- [Source material]
=== Section Start ===
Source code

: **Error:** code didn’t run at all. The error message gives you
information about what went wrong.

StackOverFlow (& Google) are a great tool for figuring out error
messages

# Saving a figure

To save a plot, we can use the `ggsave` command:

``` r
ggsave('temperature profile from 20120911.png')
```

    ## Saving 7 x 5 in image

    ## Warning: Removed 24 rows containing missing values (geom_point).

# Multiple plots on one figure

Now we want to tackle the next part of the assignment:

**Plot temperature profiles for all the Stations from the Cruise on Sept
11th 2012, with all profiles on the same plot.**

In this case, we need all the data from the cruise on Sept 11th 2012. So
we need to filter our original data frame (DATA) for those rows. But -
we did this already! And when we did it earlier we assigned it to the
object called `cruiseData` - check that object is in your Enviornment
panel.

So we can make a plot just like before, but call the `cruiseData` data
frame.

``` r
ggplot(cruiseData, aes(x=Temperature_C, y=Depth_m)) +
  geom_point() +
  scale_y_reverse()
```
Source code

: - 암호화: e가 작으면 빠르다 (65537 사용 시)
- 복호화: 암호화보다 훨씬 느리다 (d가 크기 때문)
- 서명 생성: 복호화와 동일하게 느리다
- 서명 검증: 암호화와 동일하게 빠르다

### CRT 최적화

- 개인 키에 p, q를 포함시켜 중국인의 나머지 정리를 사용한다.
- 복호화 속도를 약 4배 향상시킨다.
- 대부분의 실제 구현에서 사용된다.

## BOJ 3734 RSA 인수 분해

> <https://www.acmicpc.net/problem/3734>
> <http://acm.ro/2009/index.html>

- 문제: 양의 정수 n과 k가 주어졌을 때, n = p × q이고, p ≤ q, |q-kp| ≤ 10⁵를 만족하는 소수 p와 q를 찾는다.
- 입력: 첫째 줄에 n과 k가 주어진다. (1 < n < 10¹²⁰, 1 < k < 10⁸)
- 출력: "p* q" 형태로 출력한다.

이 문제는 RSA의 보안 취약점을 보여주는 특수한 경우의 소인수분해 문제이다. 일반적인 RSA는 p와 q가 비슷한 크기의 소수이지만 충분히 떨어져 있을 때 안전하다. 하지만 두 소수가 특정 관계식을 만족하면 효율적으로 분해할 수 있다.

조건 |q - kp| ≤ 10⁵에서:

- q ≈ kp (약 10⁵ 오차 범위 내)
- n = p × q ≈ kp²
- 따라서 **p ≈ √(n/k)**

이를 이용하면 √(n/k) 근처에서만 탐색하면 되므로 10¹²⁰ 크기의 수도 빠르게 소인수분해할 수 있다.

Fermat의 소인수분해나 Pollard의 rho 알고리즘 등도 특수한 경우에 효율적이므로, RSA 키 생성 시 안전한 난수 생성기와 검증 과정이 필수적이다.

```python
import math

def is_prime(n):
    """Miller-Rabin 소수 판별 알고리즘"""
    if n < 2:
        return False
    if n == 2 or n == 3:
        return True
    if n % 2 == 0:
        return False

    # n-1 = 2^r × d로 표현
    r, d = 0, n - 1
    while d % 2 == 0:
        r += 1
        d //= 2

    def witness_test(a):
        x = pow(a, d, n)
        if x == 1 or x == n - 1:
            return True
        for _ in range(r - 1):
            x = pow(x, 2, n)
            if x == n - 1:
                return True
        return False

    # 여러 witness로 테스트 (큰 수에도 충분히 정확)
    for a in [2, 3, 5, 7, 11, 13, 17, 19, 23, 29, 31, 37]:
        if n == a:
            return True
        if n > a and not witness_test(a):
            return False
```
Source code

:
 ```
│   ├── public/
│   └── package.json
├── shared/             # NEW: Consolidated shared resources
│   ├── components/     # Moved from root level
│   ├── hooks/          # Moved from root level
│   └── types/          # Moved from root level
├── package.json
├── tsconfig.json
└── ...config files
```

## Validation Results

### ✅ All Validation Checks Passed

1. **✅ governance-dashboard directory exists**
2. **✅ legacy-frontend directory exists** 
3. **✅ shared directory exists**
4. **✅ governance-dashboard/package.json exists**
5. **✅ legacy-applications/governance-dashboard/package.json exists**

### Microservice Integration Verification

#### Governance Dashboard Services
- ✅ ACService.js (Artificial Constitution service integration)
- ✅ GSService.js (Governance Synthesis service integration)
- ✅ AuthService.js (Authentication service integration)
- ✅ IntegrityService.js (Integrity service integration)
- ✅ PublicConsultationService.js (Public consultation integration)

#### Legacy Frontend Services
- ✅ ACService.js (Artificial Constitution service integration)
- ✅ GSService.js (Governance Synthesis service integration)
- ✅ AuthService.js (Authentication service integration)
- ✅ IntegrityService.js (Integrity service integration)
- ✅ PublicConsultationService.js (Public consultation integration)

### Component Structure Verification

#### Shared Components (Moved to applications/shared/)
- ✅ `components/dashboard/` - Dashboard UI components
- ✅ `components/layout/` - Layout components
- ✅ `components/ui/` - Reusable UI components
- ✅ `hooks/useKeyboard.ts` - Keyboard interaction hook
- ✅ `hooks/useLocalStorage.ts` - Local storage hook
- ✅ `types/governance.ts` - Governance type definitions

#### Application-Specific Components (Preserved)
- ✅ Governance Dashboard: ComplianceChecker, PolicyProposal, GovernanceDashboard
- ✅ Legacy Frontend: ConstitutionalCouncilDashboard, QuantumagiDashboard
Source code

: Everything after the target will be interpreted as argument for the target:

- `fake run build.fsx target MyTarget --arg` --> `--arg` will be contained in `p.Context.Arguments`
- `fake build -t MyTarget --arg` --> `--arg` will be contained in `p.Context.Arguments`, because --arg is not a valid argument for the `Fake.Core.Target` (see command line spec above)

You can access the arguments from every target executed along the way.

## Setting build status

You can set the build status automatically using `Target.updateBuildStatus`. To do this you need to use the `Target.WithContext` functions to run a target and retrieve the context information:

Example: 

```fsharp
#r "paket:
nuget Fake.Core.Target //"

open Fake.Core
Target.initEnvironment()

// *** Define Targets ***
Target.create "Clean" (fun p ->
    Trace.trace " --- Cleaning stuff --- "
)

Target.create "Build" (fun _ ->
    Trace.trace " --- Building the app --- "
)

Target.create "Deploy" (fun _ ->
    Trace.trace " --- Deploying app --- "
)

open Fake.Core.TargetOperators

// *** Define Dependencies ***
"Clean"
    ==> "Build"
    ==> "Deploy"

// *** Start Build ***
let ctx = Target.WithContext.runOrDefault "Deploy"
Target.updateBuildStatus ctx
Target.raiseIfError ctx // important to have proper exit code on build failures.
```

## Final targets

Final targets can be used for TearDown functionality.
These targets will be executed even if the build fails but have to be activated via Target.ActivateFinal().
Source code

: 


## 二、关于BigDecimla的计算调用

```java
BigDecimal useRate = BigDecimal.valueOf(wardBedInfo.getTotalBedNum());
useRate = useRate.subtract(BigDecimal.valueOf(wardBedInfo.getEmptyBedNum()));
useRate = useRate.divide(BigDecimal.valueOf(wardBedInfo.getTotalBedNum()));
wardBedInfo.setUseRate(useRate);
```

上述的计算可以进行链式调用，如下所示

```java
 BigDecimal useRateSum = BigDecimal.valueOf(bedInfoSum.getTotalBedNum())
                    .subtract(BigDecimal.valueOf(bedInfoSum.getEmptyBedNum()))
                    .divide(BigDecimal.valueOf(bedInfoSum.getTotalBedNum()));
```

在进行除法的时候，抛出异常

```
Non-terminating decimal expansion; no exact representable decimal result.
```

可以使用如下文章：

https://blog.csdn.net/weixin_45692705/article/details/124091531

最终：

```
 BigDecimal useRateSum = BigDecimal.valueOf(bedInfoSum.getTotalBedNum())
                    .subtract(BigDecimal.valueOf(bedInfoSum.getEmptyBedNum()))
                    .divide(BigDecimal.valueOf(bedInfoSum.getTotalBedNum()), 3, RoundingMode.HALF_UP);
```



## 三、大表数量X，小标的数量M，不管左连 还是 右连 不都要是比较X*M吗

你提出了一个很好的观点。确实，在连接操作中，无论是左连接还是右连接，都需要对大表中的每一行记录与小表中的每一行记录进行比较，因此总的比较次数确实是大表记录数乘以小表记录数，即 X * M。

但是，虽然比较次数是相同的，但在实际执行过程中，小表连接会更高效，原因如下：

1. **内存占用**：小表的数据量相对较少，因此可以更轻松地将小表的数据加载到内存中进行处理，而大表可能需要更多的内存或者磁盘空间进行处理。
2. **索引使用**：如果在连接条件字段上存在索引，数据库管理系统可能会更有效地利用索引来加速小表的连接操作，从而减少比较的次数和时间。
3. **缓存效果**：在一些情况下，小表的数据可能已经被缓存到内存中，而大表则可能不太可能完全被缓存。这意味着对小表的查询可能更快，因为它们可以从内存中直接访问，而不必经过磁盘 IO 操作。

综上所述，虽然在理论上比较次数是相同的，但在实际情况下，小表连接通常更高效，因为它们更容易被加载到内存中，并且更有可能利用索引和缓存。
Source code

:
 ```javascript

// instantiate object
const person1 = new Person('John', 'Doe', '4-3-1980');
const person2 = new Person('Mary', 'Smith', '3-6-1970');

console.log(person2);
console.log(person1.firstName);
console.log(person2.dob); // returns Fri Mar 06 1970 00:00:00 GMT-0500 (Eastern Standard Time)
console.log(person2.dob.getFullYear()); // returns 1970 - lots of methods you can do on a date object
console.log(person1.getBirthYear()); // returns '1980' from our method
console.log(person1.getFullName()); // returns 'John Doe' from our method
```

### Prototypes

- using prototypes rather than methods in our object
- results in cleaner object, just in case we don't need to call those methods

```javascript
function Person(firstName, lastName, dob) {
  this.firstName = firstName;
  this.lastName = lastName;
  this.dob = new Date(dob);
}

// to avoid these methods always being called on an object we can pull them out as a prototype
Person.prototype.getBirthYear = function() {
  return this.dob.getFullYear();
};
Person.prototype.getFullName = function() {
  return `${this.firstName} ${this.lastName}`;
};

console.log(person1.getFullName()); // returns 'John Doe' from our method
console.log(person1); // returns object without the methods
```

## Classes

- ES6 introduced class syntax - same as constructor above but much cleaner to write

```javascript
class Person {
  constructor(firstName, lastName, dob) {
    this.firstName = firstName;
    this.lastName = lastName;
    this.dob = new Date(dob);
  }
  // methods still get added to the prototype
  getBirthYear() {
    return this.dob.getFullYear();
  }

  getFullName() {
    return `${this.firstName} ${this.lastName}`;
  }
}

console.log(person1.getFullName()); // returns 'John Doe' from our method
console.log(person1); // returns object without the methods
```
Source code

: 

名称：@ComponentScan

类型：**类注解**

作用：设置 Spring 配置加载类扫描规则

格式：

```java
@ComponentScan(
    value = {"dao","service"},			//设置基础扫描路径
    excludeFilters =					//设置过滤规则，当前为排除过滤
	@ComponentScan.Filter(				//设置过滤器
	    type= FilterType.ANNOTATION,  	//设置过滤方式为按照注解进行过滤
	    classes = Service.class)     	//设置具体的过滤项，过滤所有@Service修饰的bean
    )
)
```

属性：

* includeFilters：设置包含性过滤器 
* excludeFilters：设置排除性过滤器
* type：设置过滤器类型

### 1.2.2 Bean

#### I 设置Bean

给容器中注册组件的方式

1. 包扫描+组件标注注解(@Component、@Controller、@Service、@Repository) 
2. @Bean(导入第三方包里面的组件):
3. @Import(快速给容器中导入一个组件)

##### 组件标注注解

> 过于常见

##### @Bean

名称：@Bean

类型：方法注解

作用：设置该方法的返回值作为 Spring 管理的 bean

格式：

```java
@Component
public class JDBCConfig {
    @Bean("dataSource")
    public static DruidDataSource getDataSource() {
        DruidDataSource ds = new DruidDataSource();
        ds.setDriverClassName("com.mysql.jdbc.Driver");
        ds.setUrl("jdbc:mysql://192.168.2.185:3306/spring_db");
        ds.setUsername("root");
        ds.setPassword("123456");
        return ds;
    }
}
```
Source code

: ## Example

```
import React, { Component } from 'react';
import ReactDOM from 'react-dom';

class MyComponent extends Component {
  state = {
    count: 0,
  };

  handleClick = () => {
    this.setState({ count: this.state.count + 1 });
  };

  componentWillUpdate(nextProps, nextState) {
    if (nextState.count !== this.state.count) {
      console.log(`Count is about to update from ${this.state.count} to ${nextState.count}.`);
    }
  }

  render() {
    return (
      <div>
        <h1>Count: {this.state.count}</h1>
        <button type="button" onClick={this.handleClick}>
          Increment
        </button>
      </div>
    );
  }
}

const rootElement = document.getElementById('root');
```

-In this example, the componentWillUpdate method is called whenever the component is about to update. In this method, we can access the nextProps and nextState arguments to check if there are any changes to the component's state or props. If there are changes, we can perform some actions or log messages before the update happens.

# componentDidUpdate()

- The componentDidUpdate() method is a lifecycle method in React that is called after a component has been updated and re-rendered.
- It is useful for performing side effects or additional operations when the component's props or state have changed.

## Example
=== Section End ===
- [Task prompt]
Using the listing above, find how many lines include "about"; reply with the number and no other words.

- [Output below]
3